Facebook has hit back at reports that it improperly allowed third party apps, including Spotify and Netflix, to access millions of users’ private messages.
Following a report in the New York Times this week which alleged that Facebook had disclosed private messages to commercial partners without users’ knowledge, the social media giant used a blog to refute the claims.
The post authored by Ime Archibong, vice president of product partnerships, read: “In the past day, we’ve been accused of disclosing people’s private messages to partners without their knowledge.”
Archibong confirmed that Facebook had worked with four partner companies to integrate the firm’s messaging capabilities into their products, so that users could message their Facebook friends when using Facebook’s login function.
“These experiences are common in our industry”, the post stated. “Think of being able to have Alexa read your email aloud or to read your email on Apple’s Mail app.”
He explained that the permissions allowed Facebook users to share details of songs they were listening to on Spotify or movies watching on Netflix, as well as file sharing on Dropbox and money transfers through the Royal Bank of Canada’s mobile app, and were done with user permission via the Facebook Login function.
Archibong insisted that the integrations were “experimental”, had been discussed publicly at the time they were launched and “have now been shut down for nearly three years”.
“They were clear to users and only available when people logged into these services with Facebook,” the blog read.
Facebook maintains that is has found no evidence that any of its partners companies had access.
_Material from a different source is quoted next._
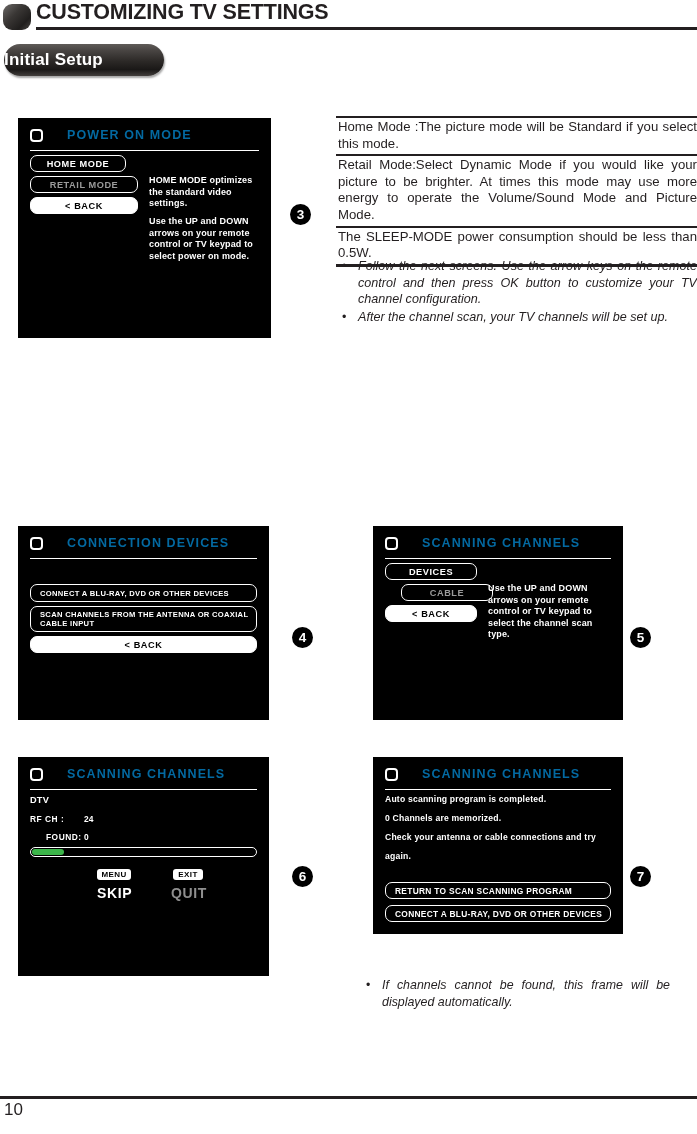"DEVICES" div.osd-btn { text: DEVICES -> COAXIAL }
The New York Times quoted former US regulators describing the alleged lack of transparency as "potentially problematic".
The move is the latest episode in an ongoing battle being fought by social media and tech giants such as Facebook and Google against allegations of that user data privacy has been compromised.
Facebook is already contesting fines levied by regulators for its role in the Cambridge Analytica data sharing scandal. In September the company revealed that a hack could have exposed up to 50 million user accounts to a data breach.